═════ Data shown
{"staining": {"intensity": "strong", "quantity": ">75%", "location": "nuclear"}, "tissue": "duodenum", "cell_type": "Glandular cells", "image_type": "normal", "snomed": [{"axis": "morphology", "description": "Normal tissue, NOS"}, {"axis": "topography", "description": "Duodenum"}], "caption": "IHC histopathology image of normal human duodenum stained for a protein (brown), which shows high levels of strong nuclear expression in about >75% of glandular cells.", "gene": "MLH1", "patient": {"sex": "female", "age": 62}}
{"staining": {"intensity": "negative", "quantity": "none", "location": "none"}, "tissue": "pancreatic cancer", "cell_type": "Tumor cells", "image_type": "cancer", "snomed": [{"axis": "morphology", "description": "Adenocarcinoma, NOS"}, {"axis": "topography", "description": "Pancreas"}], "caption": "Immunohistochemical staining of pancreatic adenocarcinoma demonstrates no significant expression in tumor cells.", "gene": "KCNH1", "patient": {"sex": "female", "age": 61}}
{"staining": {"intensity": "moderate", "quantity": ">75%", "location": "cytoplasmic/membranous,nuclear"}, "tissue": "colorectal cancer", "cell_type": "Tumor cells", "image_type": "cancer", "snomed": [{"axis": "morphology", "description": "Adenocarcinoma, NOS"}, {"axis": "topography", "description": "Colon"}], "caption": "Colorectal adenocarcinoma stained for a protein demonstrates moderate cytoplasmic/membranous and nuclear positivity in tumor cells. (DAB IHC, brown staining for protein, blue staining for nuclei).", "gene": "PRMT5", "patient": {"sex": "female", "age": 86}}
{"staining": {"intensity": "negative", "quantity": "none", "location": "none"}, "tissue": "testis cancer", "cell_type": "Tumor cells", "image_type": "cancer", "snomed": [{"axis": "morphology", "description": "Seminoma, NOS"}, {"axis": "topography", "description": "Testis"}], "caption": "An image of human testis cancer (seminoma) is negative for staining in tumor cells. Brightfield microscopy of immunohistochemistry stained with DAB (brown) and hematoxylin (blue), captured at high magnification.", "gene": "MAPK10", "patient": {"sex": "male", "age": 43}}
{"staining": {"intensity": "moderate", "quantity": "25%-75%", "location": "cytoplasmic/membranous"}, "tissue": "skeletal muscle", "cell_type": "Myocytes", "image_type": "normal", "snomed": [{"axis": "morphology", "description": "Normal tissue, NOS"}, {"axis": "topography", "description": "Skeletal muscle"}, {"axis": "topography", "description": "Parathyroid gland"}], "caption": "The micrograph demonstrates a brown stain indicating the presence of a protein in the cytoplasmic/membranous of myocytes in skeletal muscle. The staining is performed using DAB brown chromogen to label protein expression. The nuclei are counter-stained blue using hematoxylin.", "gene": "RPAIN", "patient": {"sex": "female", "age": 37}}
══════════
**What you need to do:**
Repeat every record, keeping each line exactly as it is.

**Solution to this exercise:**
{"staining": {"intensity": "strong", "quantity": ">75%", "location": "nuclear"}, "tissue": "duodenum", "cell_type": "Glandular cells", "image_type": "normal", "snomed": [{"axis": "morphology", "description": "Normal tissue, NOS"}, {"axis": "topography", "description": "Duodenum"}], "caption": "IHC histopathology image of normal human duodenum stained for a protein (brown), which shows high levels of strong nuclear expression in about >75% of glandular cells.", "gene": "MLH1", "patient": {"sex": "female", "age": 62}}
{"staining": {"intensity": "negative", "quantity": "none", "location": "none"}, "tissue": "pancreatic cancer", "cell_type": "Tumor cells", "image_type": "cancer", "snomed": [{"axis": "morphology", "description": "Adenocarcinoma, NOS"}, {"axis": "topography", "description": "Pancreas"}], "caption": "Immunohistochemical staining of pancreatic adenocarcinoma demonstrates no significant expression in tumor cells.", "gene": "KCNH1", "patient": {"sex": "female", "age": 61}}
{"staining": {"intensity": "moderate", "quantity": ">75%", "location": "cytoplasmic/membranous,nuclear"}, "tissue": "colorectal cancer", "cell_type": "Tumor cells", "image_type": "cancer", "snomed": [{"axis": "morphology", "description": "Adenocarcinoma, NOS"}, {"axis": "topography", "description": "Colon"}], "caption": "Colorectal adenocarcinoma stained for a protein demonstrates moderate cytoplasmic/membranous and nuclear positivity in tumor cells. (DAB IHC, brown staining for protein, blue staining for nuclei).", "gene": "PRMT5", "patient": {"sex": "female", "age": 86}}
{"staining": {"intensity": "negative", "quantity": "none", "location": "none"}, "tissue": "testis cancer", "cell_type": "Tumor cells", "image_type": "cancer", "snomed": [{"axis": "morphology", "description": "Seminoma, NOS"}, {"axis": "topography", "description": "Testis"}], "caption": "An image of human testis cancer (seminoma) is negative for staining in tumor cells. Brightfield microscopy of immunohistochemistry stained with DAB (brown) and hematoxylin (blue), captured at high magnification.", "gene": "MAPK10", "patient": {"sex": "male", "age": 43}}
{"staining": {"intensity": "moderate", "quantity": "25%-75%", "location": "cytoplasmic/membranous"}, "tissue": "skeletal muscle", "cell_type": "Myocytes", "image_type": "normal", "snomed": [{"axis": "morphology", "description": "Normal tissue, NOS"}, {"axis": "topography", "description": "Skeletal muscle"}, {"axis": "topography", "description": "Parathyroid gland"}], "caption": "The micrograph demonstrates a brown stain indicating the presence of a protein in the cytoplasmic/membranous of myocytes in skeletal muscle. The staining is performed using DAB brown chromogen to label protein expression. The nuclei are counter-stained blue using hematoxylin.", "gene": "RPAIN", "patient": {"sex": "female", "age": 37}}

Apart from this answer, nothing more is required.